═══ EXCERPTED DATA
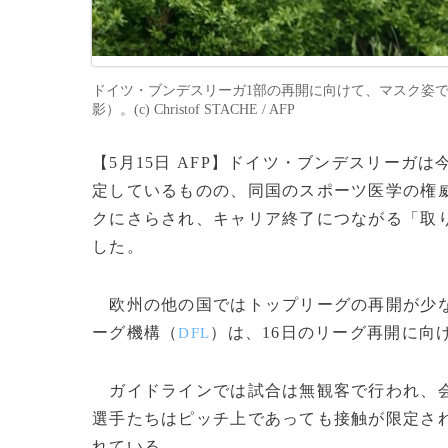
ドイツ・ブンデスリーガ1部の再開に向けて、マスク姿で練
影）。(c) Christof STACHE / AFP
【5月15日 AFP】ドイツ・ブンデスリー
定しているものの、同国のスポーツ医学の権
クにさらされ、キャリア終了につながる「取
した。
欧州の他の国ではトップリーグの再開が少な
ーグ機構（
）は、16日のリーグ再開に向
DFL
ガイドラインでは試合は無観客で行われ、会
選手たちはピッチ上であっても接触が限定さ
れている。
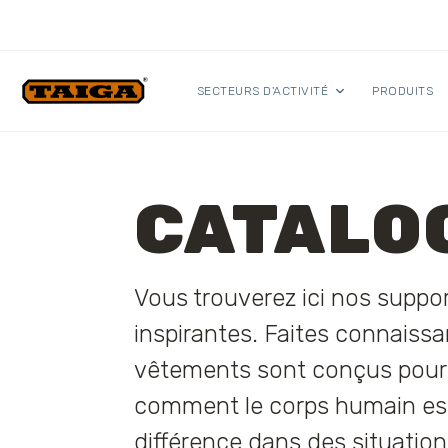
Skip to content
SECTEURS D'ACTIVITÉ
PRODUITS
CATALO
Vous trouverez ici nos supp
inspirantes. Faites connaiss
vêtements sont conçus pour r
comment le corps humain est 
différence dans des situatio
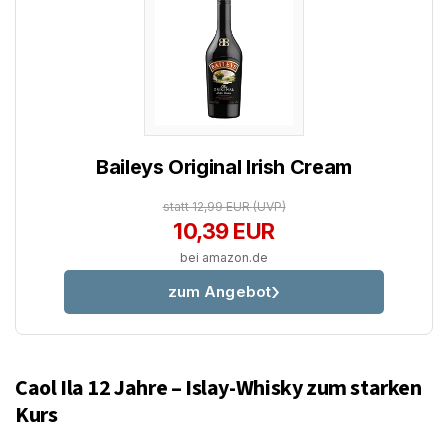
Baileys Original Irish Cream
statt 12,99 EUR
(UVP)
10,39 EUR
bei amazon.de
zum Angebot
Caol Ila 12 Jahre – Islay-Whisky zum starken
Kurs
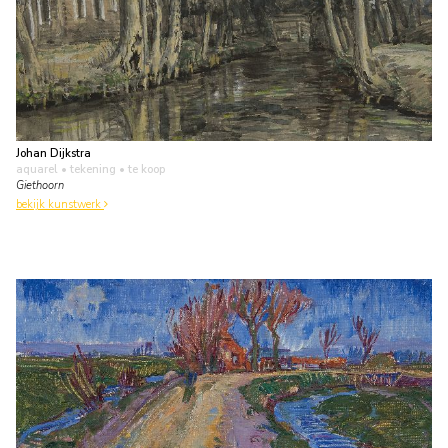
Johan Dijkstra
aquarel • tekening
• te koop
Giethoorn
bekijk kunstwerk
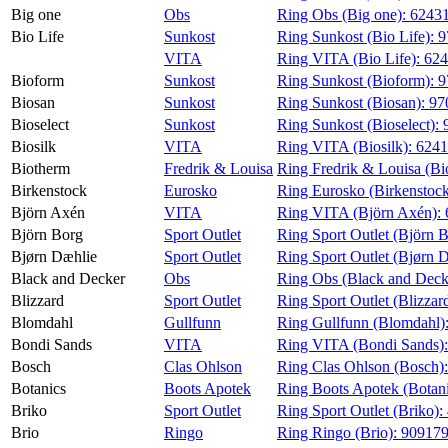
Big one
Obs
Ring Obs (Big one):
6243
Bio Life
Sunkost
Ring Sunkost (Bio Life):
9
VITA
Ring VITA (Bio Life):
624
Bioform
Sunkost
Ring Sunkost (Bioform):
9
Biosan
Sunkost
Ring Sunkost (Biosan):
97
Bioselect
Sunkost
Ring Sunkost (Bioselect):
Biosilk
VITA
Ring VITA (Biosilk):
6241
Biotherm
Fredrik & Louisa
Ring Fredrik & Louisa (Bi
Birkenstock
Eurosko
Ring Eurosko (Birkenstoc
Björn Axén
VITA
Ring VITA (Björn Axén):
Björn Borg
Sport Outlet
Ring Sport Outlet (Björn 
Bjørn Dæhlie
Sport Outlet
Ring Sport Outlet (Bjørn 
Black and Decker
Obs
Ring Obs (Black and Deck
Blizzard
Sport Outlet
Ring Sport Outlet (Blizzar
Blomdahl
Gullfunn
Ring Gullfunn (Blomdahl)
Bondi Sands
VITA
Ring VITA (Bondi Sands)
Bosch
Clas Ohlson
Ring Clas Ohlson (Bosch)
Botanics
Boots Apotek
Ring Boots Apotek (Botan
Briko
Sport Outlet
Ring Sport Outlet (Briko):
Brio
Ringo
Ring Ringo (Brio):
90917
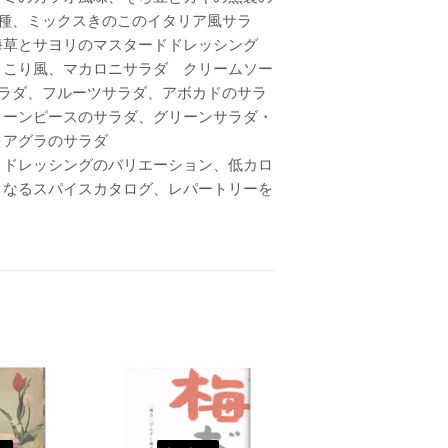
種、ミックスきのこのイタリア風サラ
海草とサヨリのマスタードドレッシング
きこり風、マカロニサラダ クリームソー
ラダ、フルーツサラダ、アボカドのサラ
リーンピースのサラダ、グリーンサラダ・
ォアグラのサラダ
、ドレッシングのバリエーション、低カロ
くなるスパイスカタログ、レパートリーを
══════
• [EXERCISE REQUIREMENTS]: Reproduce verbatim the opening line of the material and every line after it, up to and including the line with "inspirantes. Faites connaiss", but no pictures.

• [WRITTEN ANSWER]:
ドイツ・ブンデスリーガ1部の再開に向けて、マスク姿で練
影）。(c) Christof STACHE / AFP
【5月15日 AFP】ドイツ・ブンデスリー
定しているものの、同国のスポーツ医学の権
クにさらされ、キャリア終了につながる「取
した。
欧州の他の国ではトップリーグの再開が少な
ーグ機構（
）は、16日のリーグ再開に向
DFL
ガイドラインでは試合は無観客で行われ、会
選手たちはピッチ上であっても接触が限定さ
れている。
Skip to content
SECTEURS D'ACTIVITÉ
PRODUITS
CATALO
Vous trouverez ici nos supp
inspirantes. Faites connaiss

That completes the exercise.